I will admit though... the guilt of seeing a family unit at Christmas parties, parent conferences, sporting events etc... will cause that guilt to arise in your mind. What if.... Only if.... Forget about it! I seriously believe that most of us , all do the best of what we can at that time. MOST The first 3 months will be getting down the routine, establishing new boundaries and choirs if needed. etc, but what you were missing in your relationship with the hubby, you find in other areas of your life that will supercede anything he could muster up! I could go on and on... but will say dont stress, its kind of exciting in a way. A feeling of liberation and I can remember just acknowledging the sunshining or moutains or leaves falling because I was so overwhelmed with just making it through the day that all of life was just drifting by. Its interesting to watch how once the father is not living with you and the boys, how they will really try to step up and compete for the man of the house role.
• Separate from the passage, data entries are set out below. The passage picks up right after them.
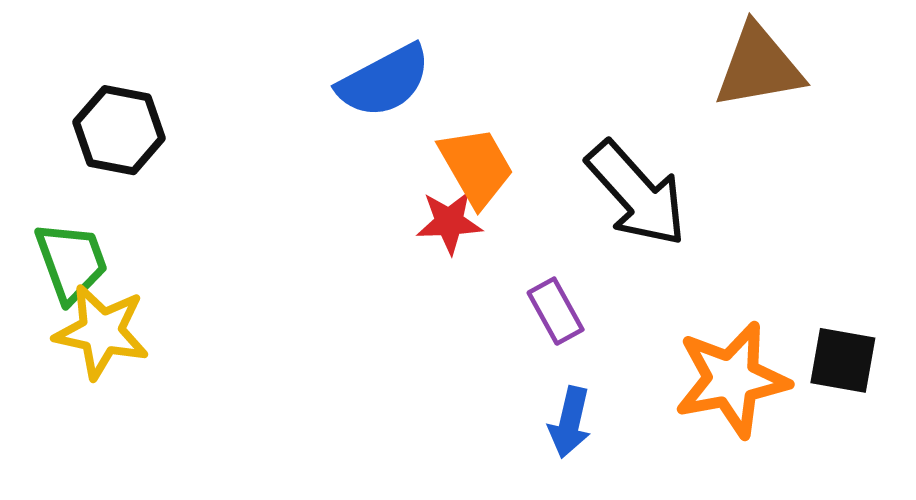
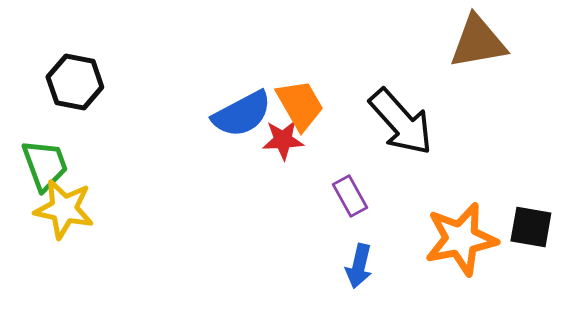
blue semicircle: (384, 81) -> (242, 114), moved

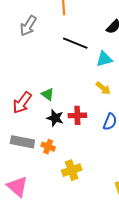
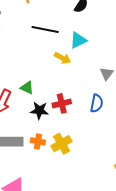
yellow arrow: (103, 88) -> (62, 58), moved
yellow cross: (72, 170) -> (61, 144), moved

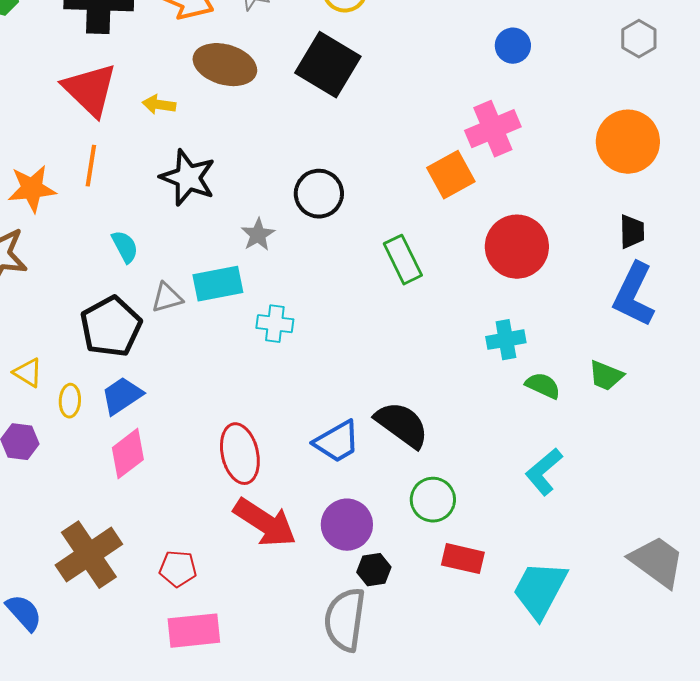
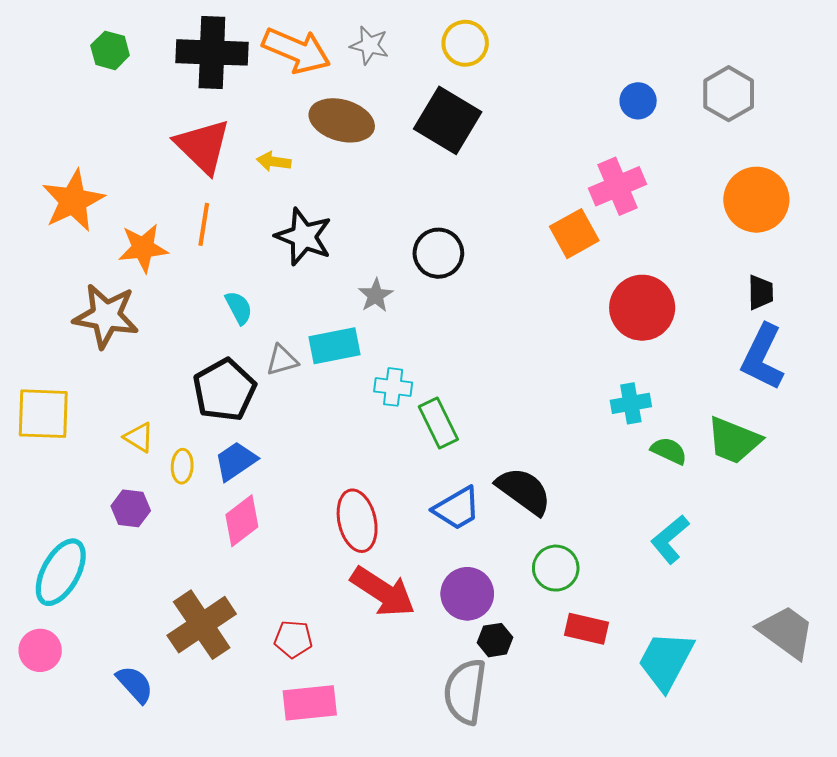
gray hexagon: (639, 39) -> (729, 94), moved, size x1.4
green rectangle: (403, 260) -> (438, 423), moved
green trapezoid: (606, 376) -> (734, 440), size x1.5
Any one else experience this? Its endearing yet something I should have nipped in the bud, as a man entered into the picture and we were marrying, the betrayal and jealousy and needing to compete will kick in with them and its stressful at times. I wish I would have listen to my son when he stated, I just don't like him... something is just not right with him! hes odd. Kids and dogs, a good sense for bad/good character. Well, thanks for asking such a question, I actually felt more excited as I talked! I made it through....and I can again. I feel it helped me to focus on the experienced and facts, not on feelings and fear. -Chryss 

lemondrop --- 12 years ago -

Chryss-Thank you so much for your letter. He has been out of the house for 6 months now. I do see a BIG improvement in our life. (Unfortunetly he tries to cause daily stress in my life still. As soon as the divorce is final I am moving and won't have to deal with his nonsense).

BUT I am staying at home still. I have not started working and my schedule is already CRAZY! I just don't know how i'd fit work in!

MASC-i couldnt do it because i raise my daughter, nobody else. im selfish like that.
That is exactly how I feel! It does make it easier that my oldest is in school and that my youngest is 3. I think he is ready to start going to the child care preschool. I want to start him now on 3 days a week, for 3 hours. Wean him off (and me!) of being attached all the time. I just wish there was a job out there that let you work those hours. I just keep telling myself that by the time he is in full day care he will be almost 4, well 3 1/2. If he was a baby...uh yeah, that is probably why I am finally ready to leave now.